Eric saw a swarm of darkening shadows in the pebbled sidelights as someone approached. A moment later, the knob rattled and the door swung open on a balloon of warm air scented with the unmistakable aroma of macaroni and cheese.
“Yeah?” The guy was maybe just a year or two older than Eric: not tall but compact, wiry, and lean as a whippet. Like the truck, his clothes were vintage, olive drab BDUs, although it looked like the kid had taken pretty good care of them. BODE was embroidered in dark blue letters on a subdued ribbon over his left breast pocket. Over the right was another ribbon: U.S. ARMY. From the SSI on the left shoulder, whoever had owned them back in the day had been Airborne, and 7th Cav. He recognized the subdued badge: that distinctive shield with its black diagonal stripe and silhouette of a horse’s head. The kid’s gaze flicked from Eric to linger on Emma. “What happened to you?”
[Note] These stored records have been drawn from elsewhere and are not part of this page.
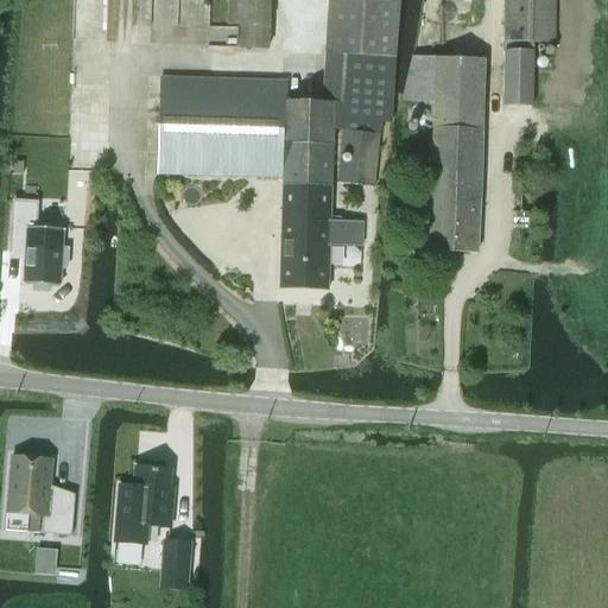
[(162,80),(159,175),(283,178),(279,289),(328,291),(329,246),(362,247),(362,227),(356,227),(356,219),(353,219),(353,206),(330,206),(333,130),(343,131),(337,183),(374,187),(380,122),(391,124),(392,101),(397,39),(399,0),(328,0),(322,103),(286,102),(287,83),(162,80)]
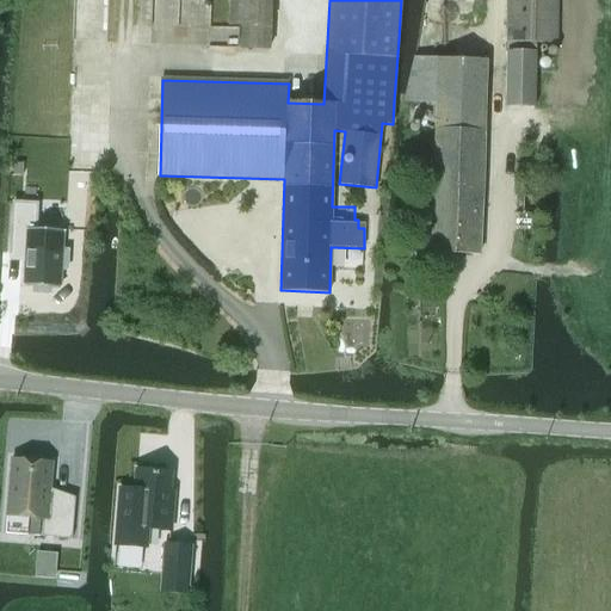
[(270,50),(270,45),(271,0),(229,0),(228,26),(241,26),(240,49),(270,50)]
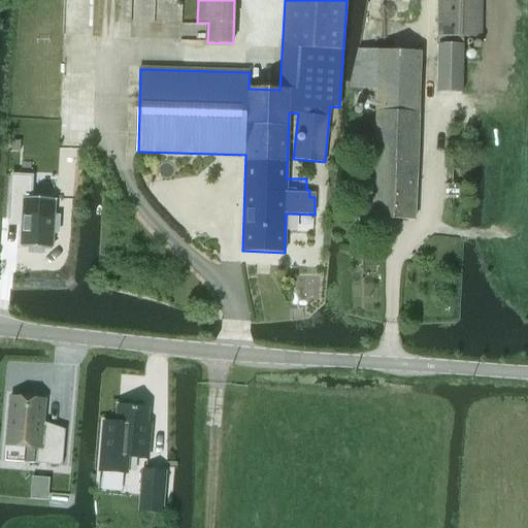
[(438,37),(463,38),(483,37),(483,0),(437,0),(437,37),(438,37)]
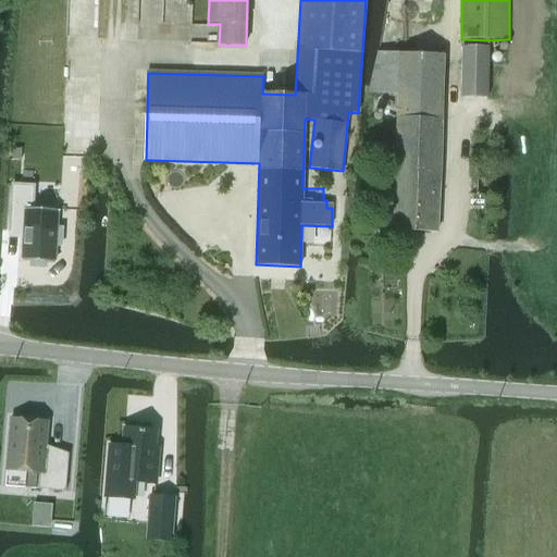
[(490,47),(489,47),(489,40),(462,39),(462,47),(462,96),(489,97),(490,47)]
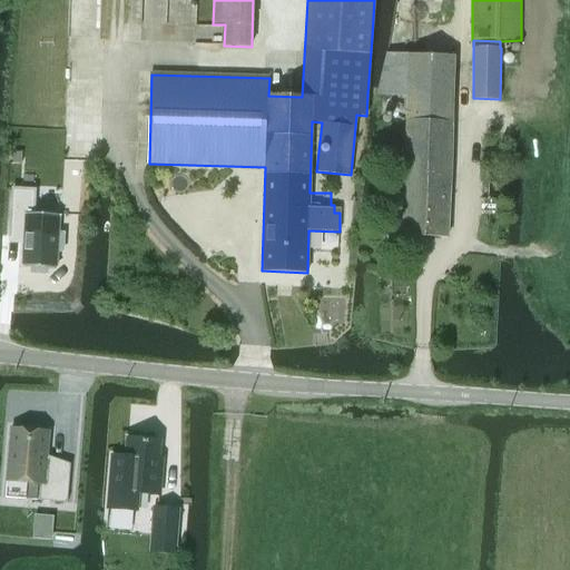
[(386,53),(377,95),(408,96),(403,234),(448,236),(454,56),(386,53)]
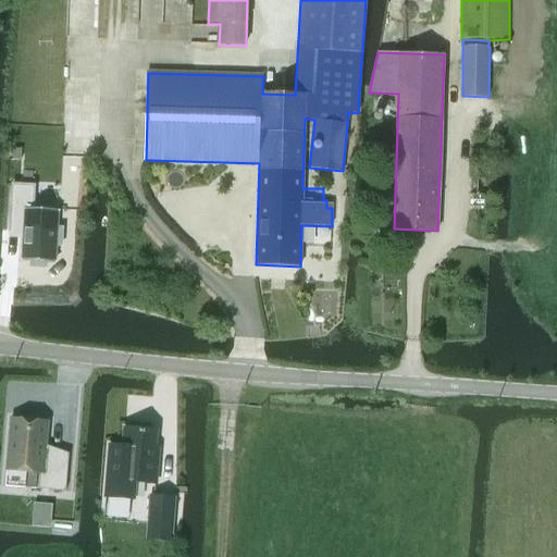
[(13,186),(10,235),(23,236),(21,262),(31,262),(29,268),(47,269),(47,261),(56,262),(57,246),(62,247),(63,229),(57,229),(58,211),(32,210),(34,187),(13,186)]
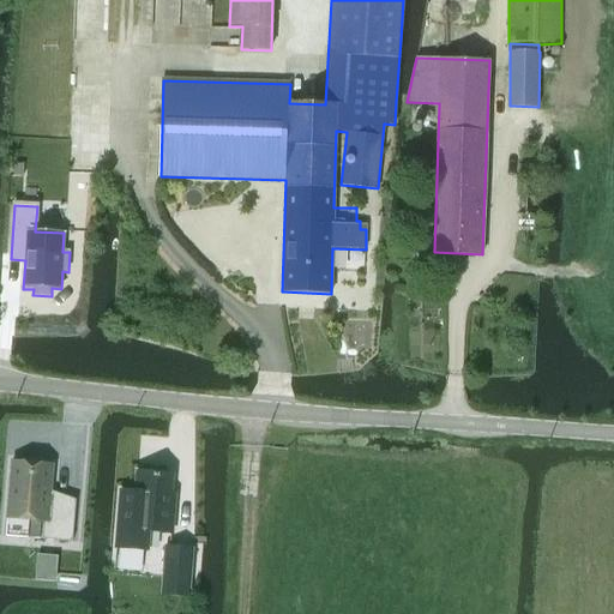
[(13,461),(8,517),(30,518),(29,537),(73,541),(77,499),(50,497),(54,464),(13,461)]
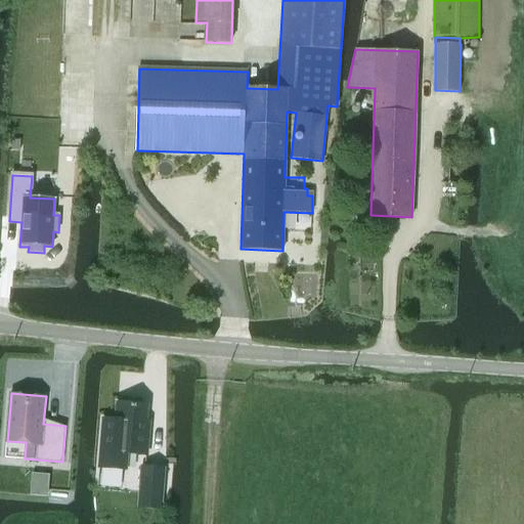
[(118,403),(117,431),(121,431),(120,451),(147,453),(148,440),(148,432),(145,431),(147,405),(140,404),(118,403)]
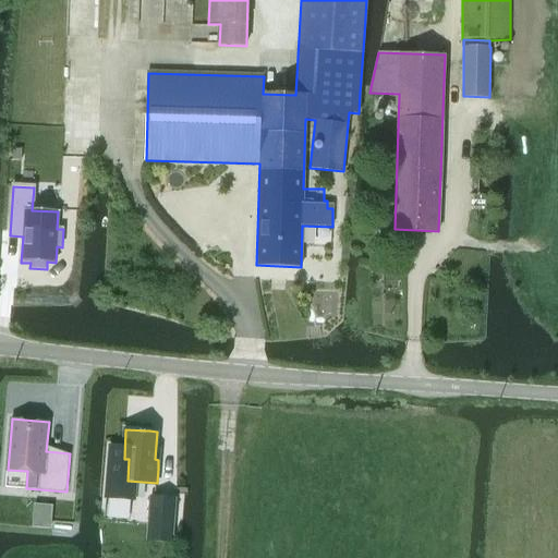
[(152,497),(150,522),(165,523),(167,498),(152,497)]
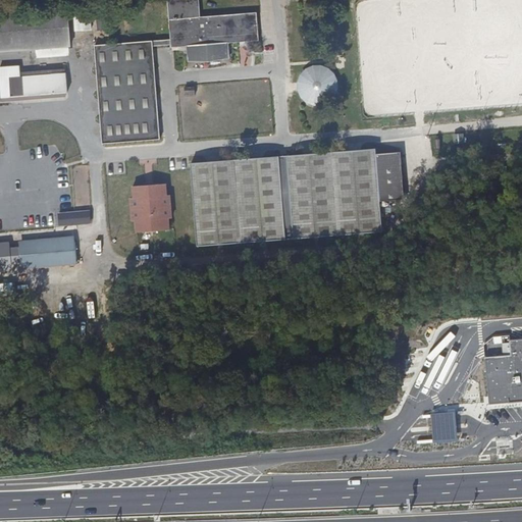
[(164,0),(167,38),(167,46),(168,48),(184,47),(185,62),(231,59),(230,44),(261,41),(258,9),(200,14),(199,0),(164,0)]
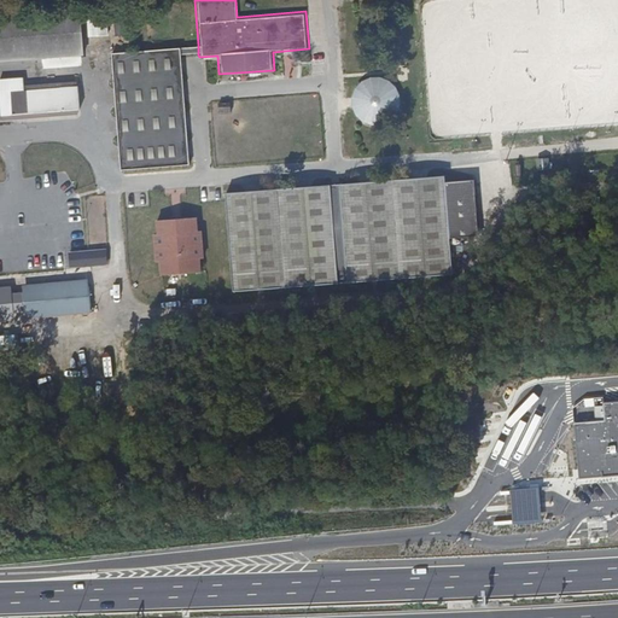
[(103,4),(82,5),(86,48),(106,46),(103,4)]
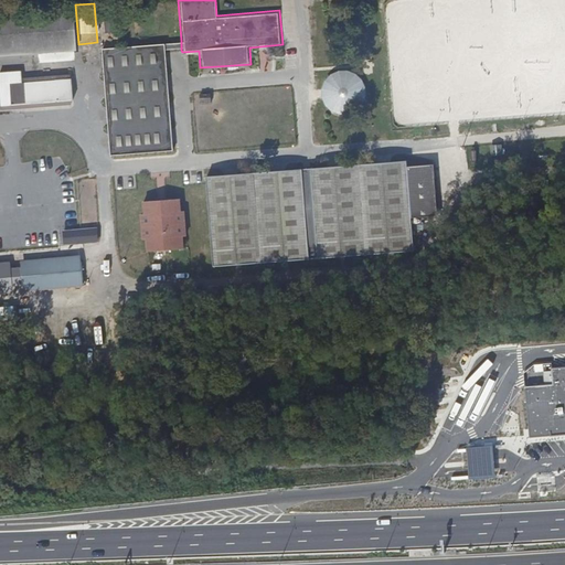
[(70,4),(0,10),(0,56),(73,52),(70,4)]
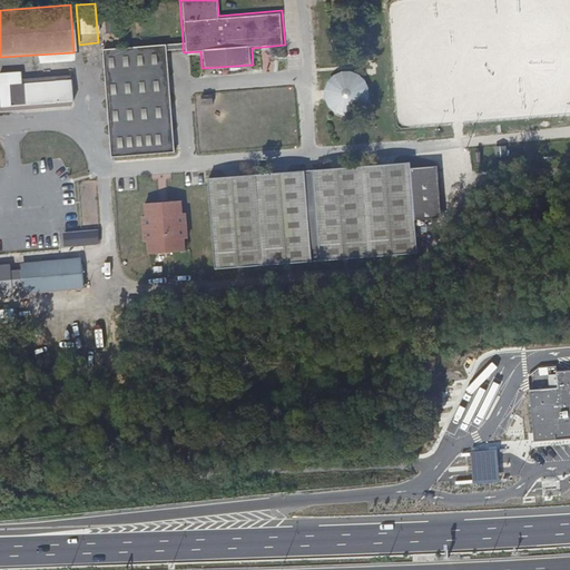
[(183,41),(165,42),(165,51),(183,50),(183,41)]
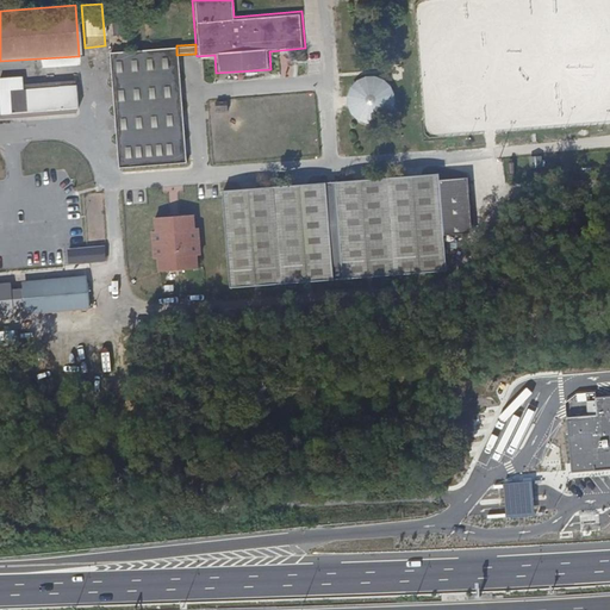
[(176,55),(176,45),(175,45),(105,51),(114,170),(186,165),(176,55)]
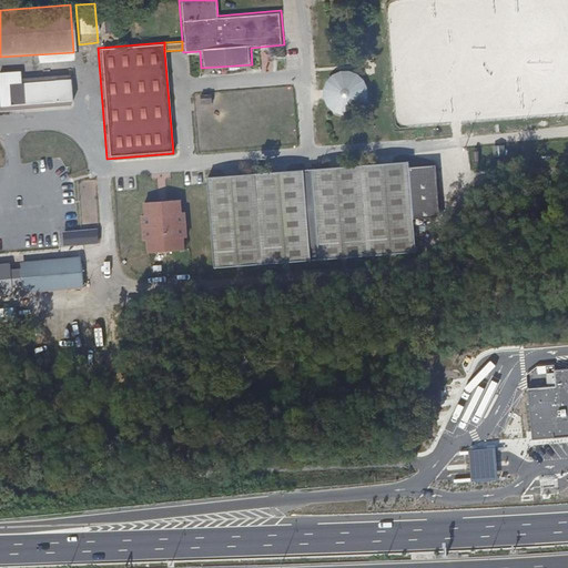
[(326,82),(324,91),(324,100),(328,107),(334,112),(343,115),(351,114),(358,111),(364,104),(367,97),(366,88),(363,80),(356,74),(348,72),(340,72),(332,77),(326,82)]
“My friend and I were in a wreck,” Emma said, and then her voice wobbled a little. “Eric and his brother and two other people stopped to help, only their car’s stuck, so we followed your tracks and—”
“Whoa, you guys crashed?”
“Yeah.” Eric studied the guy another long second. Those BDUs were way out of regs. Pockets were a little strange, too. Slanted and a little big. The whole getup was like something a guy might wear in a chop shop, but the way the kid carried himself was … military. On the other hand, he was a newly minted Marine; what did he know? Maybe they did things differently in the Army, or the uniform belonged to a relative. “You Army?”
“What, the uniform give it away?”
He pushed past the sarcasm. “Seventh Cav?”
“C Company, Second Battalion, yeah.” The kid’s sky blue eyes narrowed. “So? You got a brother over there or something?”
“No. Just me … I mean, soon.” Eric stuck out his hand. “I’m Eric. Just finished basic at Parris.”
“Yeah? A devil dog? Hey, that’s cool.” Something in the guy’s face unknotted, and he grabbed Eric’s hand. “Bode. You got orders?”
Since killing my father? Well, not so much. He forced a grin. “Lejeune. I hear we’re going to ship out to Marja.”
“Where’s that?”
“Um … Helmand Province, I think.” At the kid’s puzzled expression, Eric said, “You know, Afghanistan.”
“Afghanistan.” Bode still looked mystified.
“Bode?” Another voice, drifting up from behind. “Who is it?”
“Got us a devil dog,” Bode said, and now Eric saw another kid, also military and in the same olive drab, about five feet back. A paper napkin was tucked at his neck. Bode said, “That’s Chad. We’re on leave. Chad, this is Eric and that’s—”
“Emma,” she said.
“Hey,” Chad said around macaroni and cheese. His face was narrow, his nose no more than a blade, and he was pretty twitchy, kind of wired. To Eric, he looked a bit like a small and very anxious rat. Chad swallowed, said, “So what’s going on? You guys broke down?” His nose wrinkled. “Man, what’d you guys do, take a bath in gas or something?” To Emma: “What are you wearing? You look like a baked potato.”